EXERCISE PASSAGE below:
August 2, 2022

Results of New Study Provide Hope for Patients Living With COPD

San Francisco Chronicle, Getty Images

Advanced technology helps researchers hone in on gene function, informing development of treatment for chronic obstructive pulmonary disease.


The Bottom Line

For the first time, researchers have been able to examine the role genetic inheritance plays in an individual’s diagnosis of chronic obstructive pulmonary disease (COPD). This new, enhanced way of looking at the gene itself can help inform future COPD treatment.

Context

COPD is the third leading cause of death worldwide, creating a significant burden of disease. The disease encompasses both chronic bronchitis and emphysema resulting from injury to the two major lung compartments: the airways and the alveoli.

COPD results from a combination of environmental exposures and genetic susceptibility. While the primary environmental triggers — including inhaled tobacco smoke and indoor pollution from burning coal and/or biomass — have long been established, much about disease susceptibility remains unknown. Most long-term smokers do not develop severe COPD, and susceptibility is a heritable trait, underscoring the contribution of genetic factors in disease origin and development.

Emphysema is a complex genetic disease caused by a mutation or variant in several genes that contribute to making some individuals more susceptible to disease than others. Genome-wide association studies (GWAS) have implicated variants in or near a growing number of genes, but understanding their functions and how they potentially contribute to the development of COPD and emphysema is quite limited.

Study Objective

To understand COPD and emphysema on a cellular level in order to inform prevention and treatment plans for individuals with a genetic predisposition.
End of EXERCISE PASSAGE.
List every section heading that appears below the title in the COPD study article. The items below come from a different source than the text above.
EXTRACTED INFORMATION below:
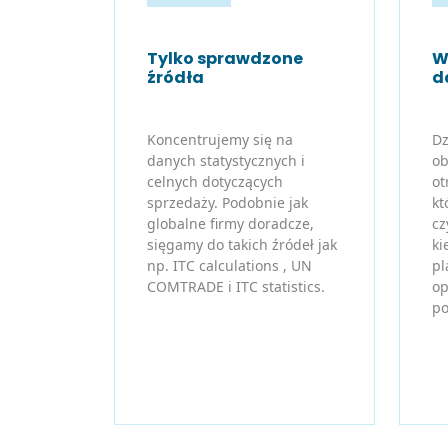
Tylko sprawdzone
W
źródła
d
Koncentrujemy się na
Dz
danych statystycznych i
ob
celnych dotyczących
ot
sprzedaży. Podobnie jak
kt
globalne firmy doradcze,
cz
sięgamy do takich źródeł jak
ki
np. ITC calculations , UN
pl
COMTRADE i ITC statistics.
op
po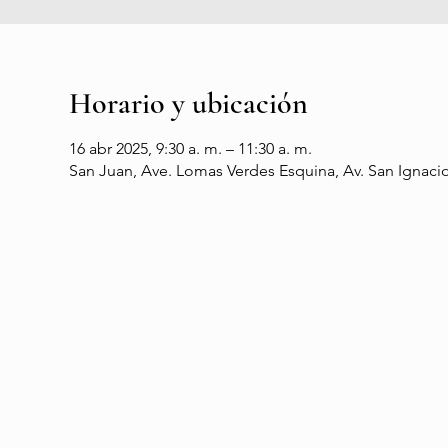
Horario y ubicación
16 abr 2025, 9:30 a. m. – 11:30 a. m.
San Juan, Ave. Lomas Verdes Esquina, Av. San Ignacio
End of EXTRACTED INFORMATION.
EXTRACTED INFORMATION below:
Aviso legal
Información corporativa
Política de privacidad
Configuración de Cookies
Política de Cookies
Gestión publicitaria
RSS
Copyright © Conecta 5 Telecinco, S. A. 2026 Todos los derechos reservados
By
End of EXTRACTED INFORMATION.
RESULT:
The Bottom Line
Context
Study Objective